Pre-paid taxes are an asset. Deferred taxes would be a liability. A non-cash charge? I gather that means that this shows up in accrual accounting only.
Normally they would expect...? No, they should know the gross and pre-tax profit numbers. Is the imprecision theirs or the author's?
Actually a company can have a deferred tax asset or a deferred tax liability. It's an accounting mechanism to 'smooth' out the impact of timing differences, where the tax code starts taxing things in a different way to the accounting standards. Without accounting for deferred tax, these differences would lead to unexpected volatility in your profit & loss account, so a company recognises a deferred tax asset or liability on its balance sheet, then unwinds that against the current tax differences in future years.

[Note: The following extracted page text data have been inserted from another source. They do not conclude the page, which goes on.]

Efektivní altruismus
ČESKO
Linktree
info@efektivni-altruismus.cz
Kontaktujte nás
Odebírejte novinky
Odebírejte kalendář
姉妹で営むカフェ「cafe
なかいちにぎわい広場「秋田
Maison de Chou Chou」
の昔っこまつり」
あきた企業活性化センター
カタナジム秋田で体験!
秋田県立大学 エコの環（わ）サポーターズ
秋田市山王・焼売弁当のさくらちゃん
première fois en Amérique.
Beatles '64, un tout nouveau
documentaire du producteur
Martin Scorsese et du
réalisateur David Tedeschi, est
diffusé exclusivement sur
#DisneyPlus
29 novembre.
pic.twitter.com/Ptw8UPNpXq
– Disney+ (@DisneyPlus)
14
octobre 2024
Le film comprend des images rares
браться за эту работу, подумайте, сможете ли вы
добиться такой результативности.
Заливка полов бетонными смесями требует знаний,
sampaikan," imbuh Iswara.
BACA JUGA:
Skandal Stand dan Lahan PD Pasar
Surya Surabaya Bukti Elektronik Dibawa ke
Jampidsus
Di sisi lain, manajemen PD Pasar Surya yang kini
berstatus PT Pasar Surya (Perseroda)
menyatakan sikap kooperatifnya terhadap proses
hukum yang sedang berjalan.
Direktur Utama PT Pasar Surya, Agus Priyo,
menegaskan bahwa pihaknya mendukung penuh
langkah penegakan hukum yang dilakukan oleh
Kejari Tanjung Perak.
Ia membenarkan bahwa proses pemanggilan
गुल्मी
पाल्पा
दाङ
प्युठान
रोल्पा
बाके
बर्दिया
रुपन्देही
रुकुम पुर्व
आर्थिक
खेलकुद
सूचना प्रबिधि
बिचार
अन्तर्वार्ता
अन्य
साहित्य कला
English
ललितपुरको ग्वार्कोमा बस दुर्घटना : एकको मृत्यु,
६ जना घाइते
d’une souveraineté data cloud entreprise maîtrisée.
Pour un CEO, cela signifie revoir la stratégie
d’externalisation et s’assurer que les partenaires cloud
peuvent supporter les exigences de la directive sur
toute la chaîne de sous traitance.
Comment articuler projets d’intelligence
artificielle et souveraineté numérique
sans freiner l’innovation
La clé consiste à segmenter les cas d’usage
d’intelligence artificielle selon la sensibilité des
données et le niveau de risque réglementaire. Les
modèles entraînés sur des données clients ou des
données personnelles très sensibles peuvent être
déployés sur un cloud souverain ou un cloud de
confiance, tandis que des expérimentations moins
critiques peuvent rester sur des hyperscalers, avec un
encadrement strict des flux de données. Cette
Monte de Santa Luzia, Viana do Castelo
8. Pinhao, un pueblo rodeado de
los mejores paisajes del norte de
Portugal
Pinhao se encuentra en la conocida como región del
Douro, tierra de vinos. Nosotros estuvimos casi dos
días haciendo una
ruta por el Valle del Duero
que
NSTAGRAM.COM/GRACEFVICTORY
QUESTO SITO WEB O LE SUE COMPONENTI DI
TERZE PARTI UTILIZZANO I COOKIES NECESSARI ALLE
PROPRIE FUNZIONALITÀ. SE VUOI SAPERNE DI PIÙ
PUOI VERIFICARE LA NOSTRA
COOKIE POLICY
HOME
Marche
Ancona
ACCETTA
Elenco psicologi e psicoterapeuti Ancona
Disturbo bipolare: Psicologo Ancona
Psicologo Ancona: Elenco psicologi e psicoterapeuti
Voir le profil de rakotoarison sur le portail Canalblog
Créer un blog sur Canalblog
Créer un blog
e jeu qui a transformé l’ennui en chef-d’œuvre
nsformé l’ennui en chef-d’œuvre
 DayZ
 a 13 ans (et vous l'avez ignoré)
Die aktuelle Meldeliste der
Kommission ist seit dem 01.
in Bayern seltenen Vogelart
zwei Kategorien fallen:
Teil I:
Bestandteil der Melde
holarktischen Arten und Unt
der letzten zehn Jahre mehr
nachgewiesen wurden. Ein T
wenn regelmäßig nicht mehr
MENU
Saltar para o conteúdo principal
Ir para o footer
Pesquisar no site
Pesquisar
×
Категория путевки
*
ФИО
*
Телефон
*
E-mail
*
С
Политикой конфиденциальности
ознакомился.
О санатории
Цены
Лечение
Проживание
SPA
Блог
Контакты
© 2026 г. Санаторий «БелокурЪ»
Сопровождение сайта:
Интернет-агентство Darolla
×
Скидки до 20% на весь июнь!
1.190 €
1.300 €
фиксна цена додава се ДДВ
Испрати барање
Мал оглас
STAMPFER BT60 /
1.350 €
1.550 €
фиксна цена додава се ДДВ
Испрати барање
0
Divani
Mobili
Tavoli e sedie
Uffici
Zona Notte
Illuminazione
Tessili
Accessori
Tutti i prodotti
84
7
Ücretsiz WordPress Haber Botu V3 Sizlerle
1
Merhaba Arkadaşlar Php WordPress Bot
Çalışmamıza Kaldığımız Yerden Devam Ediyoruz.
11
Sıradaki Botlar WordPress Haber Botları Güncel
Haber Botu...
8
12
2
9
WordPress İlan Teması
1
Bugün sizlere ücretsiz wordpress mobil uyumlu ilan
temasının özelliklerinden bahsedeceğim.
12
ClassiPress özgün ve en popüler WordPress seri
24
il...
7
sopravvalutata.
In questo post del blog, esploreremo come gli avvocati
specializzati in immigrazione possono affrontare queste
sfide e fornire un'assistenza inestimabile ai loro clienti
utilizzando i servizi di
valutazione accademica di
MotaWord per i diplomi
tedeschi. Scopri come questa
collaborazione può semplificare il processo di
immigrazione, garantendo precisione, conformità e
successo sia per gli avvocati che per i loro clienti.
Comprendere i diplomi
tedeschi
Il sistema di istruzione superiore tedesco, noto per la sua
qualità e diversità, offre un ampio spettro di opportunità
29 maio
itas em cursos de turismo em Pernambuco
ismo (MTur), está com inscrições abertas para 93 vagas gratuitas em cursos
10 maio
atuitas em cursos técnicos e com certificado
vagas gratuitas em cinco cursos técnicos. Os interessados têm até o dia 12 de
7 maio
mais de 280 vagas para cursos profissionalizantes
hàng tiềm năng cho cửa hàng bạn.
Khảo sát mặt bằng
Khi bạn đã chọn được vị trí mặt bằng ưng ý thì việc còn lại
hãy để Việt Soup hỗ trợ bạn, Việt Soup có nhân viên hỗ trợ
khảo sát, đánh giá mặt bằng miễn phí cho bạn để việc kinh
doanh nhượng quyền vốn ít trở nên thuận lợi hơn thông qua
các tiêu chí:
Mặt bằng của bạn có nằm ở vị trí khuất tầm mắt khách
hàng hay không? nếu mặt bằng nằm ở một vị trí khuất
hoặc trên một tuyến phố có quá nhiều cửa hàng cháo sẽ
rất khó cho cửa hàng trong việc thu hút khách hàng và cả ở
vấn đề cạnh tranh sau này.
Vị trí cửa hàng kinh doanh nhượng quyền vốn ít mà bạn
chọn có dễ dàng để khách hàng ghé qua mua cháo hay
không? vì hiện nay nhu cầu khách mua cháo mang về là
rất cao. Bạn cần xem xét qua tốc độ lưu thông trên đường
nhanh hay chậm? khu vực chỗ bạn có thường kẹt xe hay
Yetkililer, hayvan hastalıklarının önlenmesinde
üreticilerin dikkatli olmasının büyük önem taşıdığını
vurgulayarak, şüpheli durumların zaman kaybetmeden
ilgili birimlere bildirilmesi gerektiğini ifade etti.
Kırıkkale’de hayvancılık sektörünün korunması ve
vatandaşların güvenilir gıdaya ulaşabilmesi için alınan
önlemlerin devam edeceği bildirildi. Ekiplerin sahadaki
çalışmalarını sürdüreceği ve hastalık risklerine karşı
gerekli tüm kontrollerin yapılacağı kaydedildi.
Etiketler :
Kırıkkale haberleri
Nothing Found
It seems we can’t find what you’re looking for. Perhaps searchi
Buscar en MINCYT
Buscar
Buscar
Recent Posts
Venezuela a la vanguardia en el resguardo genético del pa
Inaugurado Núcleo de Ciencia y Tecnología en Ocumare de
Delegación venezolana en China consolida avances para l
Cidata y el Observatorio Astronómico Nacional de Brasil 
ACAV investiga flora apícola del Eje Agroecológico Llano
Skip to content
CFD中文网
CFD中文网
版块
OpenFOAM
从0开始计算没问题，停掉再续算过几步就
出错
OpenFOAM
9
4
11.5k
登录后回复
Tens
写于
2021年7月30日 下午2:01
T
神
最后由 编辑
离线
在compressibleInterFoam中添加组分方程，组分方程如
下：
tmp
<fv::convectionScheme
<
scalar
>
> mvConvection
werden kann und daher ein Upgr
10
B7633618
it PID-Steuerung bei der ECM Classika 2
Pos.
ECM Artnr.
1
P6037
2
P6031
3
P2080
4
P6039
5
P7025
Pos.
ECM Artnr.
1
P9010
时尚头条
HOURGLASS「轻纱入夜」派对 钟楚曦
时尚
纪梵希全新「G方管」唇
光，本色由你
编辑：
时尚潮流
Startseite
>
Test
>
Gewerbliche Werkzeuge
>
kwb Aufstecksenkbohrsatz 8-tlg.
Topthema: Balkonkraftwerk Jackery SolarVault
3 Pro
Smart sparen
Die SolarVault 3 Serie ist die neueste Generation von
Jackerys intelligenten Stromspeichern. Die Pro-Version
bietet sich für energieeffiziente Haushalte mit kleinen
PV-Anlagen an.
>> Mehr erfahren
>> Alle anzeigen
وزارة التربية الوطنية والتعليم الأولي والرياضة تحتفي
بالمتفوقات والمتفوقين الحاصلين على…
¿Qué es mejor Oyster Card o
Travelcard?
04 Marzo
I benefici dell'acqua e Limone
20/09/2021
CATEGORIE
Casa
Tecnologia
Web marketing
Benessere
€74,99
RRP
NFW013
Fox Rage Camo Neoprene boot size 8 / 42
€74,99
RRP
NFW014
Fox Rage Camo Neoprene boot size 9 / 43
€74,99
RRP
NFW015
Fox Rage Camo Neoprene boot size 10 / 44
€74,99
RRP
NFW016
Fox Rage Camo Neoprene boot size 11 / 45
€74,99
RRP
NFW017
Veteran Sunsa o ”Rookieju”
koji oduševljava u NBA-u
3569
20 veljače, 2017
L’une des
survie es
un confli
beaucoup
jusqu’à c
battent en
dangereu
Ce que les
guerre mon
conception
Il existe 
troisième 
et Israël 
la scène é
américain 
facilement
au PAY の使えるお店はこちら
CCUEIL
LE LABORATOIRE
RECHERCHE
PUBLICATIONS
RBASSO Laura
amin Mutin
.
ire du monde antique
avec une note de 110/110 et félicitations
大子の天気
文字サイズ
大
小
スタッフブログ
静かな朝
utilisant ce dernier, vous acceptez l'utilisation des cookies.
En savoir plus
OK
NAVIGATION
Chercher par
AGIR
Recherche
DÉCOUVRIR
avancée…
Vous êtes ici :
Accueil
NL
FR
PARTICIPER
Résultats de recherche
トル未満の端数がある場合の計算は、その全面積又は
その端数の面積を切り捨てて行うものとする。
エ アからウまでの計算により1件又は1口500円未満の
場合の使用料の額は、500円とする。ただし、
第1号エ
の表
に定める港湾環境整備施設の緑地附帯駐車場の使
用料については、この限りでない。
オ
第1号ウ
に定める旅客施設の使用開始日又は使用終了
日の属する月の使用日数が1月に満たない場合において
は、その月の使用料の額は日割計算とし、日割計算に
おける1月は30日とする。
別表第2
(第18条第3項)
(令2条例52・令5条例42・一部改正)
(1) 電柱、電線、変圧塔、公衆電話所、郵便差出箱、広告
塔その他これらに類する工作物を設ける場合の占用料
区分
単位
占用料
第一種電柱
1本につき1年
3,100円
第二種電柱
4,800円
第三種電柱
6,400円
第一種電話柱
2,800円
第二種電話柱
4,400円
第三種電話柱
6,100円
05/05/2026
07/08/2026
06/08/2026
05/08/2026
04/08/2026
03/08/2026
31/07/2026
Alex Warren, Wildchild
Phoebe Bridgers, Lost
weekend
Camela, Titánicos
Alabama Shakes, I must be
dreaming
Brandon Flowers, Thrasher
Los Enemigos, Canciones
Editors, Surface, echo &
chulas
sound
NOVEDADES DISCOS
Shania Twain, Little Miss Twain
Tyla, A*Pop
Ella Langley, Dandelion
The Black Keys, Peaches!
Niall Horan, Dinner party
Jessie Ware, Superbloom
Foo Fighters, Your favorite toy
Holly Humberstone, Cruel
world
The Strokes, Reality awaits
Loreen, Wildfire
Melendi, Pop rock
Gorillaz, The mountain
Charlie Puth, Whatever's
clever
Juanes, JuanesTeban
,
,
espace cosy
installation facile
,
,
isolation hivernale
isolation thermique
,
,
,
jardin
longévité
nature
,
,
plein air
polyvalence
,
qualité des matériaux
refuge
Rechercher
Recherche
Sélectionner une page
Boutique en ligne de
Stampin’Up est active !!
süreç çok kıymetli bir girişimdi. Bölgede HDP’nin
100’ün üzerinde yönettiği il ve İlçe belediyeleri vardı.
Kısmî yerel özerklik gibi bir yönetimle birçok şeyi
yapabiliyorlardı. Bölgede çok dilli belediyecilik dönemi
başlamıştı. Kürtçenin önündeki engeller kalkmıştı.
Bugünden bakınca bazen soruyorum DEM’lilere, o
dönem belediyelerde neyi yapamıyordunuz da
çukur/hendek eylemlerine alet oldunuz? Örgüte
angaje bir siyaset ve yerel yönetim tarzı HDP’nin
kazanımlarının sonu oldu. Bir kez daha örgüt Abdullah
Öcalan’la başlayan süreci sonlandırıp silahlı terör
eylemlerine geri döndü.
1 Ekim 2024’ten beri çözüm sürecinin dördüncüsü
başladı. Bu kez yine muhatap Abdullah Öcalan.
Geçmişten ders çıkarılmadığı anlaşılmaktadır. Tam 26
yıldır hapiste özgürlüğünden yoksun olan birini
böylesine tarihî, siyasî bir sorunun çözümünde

If the accounting and tax code differences will benefit you in the future, you can recognise a deferred tax asset; if you'll be worse off in the future, you recognise a deferred tax liability.
In this case, it looks like the company had a deferred tax asset that was no longer going to crystallise a benefit in the future due to the recently changed law - hence they reduce the asset. Cr Deferred tax asset (B/S), Dr Tax charge (P&L). It's not a cash tax or a mistake with their tax calculation for the year.